The homochirality of living organisms on Earth and the enantiospecific physiological impact of chiral bioactive molecules create the need for processes that yield enantiomerically pure compounds. Enantioselective reactions on intrinsically chiral metal surfaces can provide new insight into the molecular origins of enantioselectivity in chiral catalysis. In this study, we used a high-throughput library in the form of a surface structure spread single crystal (S⁴C) to access a continuum of different crystallographic surface orientations. Coupled with the use of spatially resolved x-ray photoelectron spectroscopy (SR-XPS), we mapped the enantiospecific surface reaction kinetics of tartaric acid decomposition across 169 different surface Cu(hkl) orientations.

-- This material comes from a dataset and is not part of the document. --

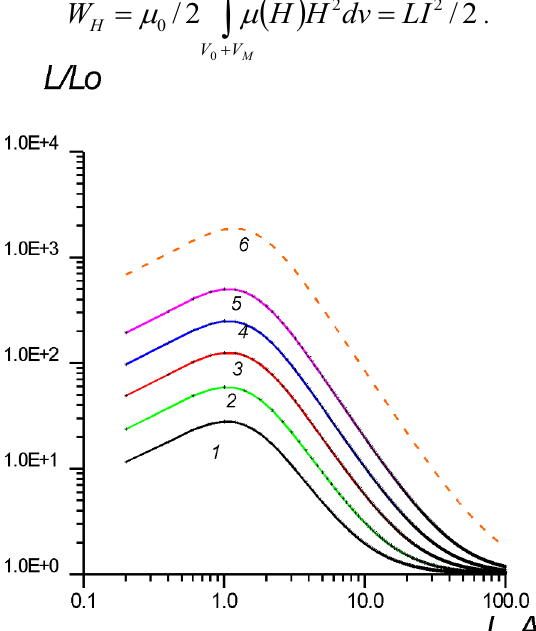
Fig. 2. The dependence of L/L 0 of the coil current I (A) at different angles of filling the volume by screen material: φ = π / 2, t =8 (1), 16 (2), 32 (3) mm; t= 32, φ = π (4) φ = 2 π (5); φ =2 π , t =100 mm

All 169 orientations lie within a polar angle of 12.4^o from the <111> orientation. These surface orientations span regions of both R- and S- chirality. The enantiospecific decomposition kinetics of D- and L-tartaric acid were measured isothermally at 433 K and the vacancy-mediated, surface explosive decomposition rate constants were estimated on all 169 different surface orientations. The times to reach half coverage, t_1/2, for the decomposition of tartaric acid reveal that the reactivity of both enantiomers is enantiospecific. The t_1/2 values of D- and L- tartaric acid decomposition are larger on surface structures with R- and S- chirality, respectively. This method enables us to obtain a comprehensive understanding of the effect of surface structure on reaction kinetics, which is of critical importance to the optimization of enantioselective processes on chiral surfaces.